Keep hoping this is a bad dream:( mom recently diagnosed

[Mandyintn123]

HI, I am Mandy, I have been looking around for a few weeks. My mom (age 58) was diagnosed officially a on March 4th. I dont think i have ever felt more alone... She has bulbar onset which we initially thought may have been a stroke related to the stress of losing my grandmother (that she cared for for 14 years) in October. I got in touch immediately with the ALS coordinator here in our area and found out that a neurologist here was starting the first ever ALS clinic in Chattanooga. My mom got to be the first patient of that clinic which made me feel 1000 things.. like are they experienced enough to know what they are doing, should we be going somewhere like emory or vanderbuilt. would it really make a difference ? My sister and i attended a support group last month . I am hopeful my parents will go to the next one. If there is anything about this that i have learned is that life isnt fair.. I have been thru the entire range of emotions to the point of a almost nervous breakdown. Took a few days off and got myself together. Now I think I am ready to deal with this..... mom also has the dementia associated with this so she basically refuses to read up on the disease and i cant decide if that is a blessing or a curse. She is down to 108 lbs from 154 in October so we are set for a peg tube on april 6th .. (more questions, more concerns, ) And like most children with parents diagnosed i wonder if i will get it as well.... sorry this was a rambling hello.. but i am glad i found this site and all of you that seem so knowledgeable and upbeat.. most days you all have been my saving grace as i lurked in the shadows...

 

[Atsugi]

Welcome to our group, Mandy. I'm sad you need to be here, but glad you and your sister can support your mother.

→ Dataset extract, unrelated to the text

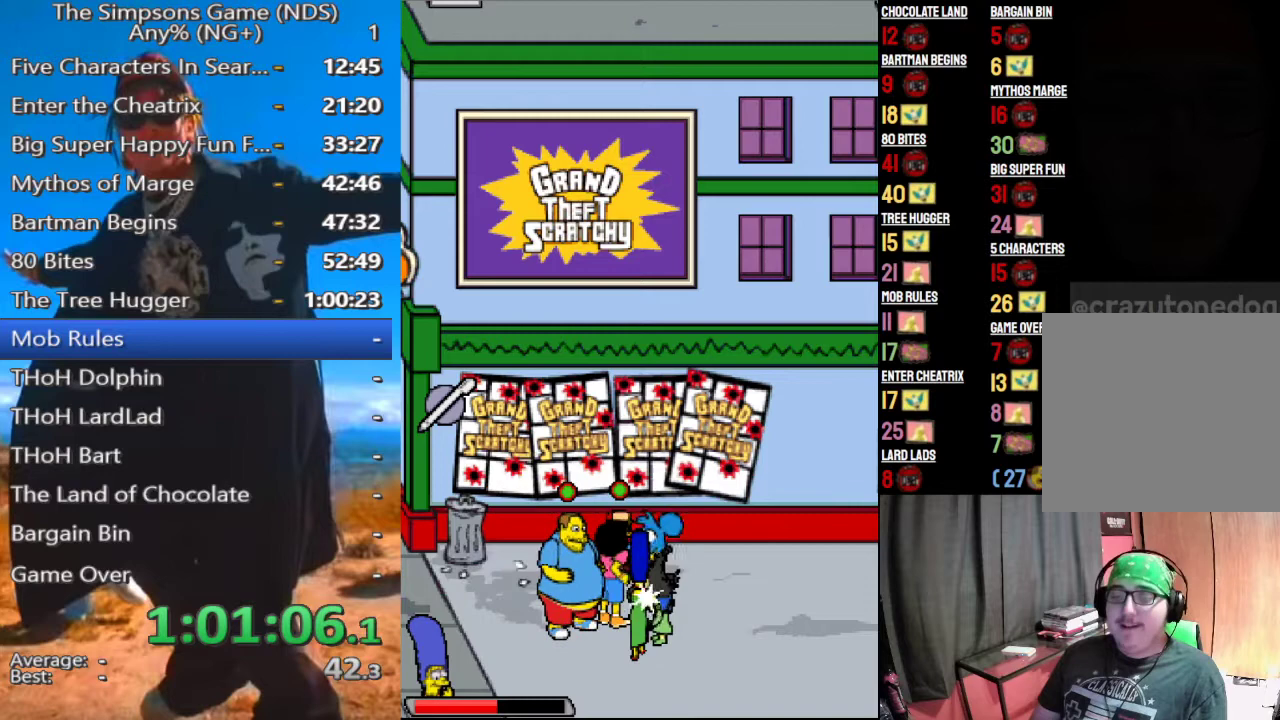
{"buttons": [], "right_stick": "center", "events": [[21, "X", "down"], [104, "X", "up"]]}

I wouldn't worry yet about the newness of the ALS clinic. I routinely suggest getting a second opinion, in any case of a terminal disease.

Don't worry about getting it yourself. One person in the family does not make a "history" really. Of course, it's possible, but not probable enough to worry about.

Take time off. You need to keep yourself together. Remember, your mom is an adult and she is the mom, so she would prefer your life be as little impacted by this as possible.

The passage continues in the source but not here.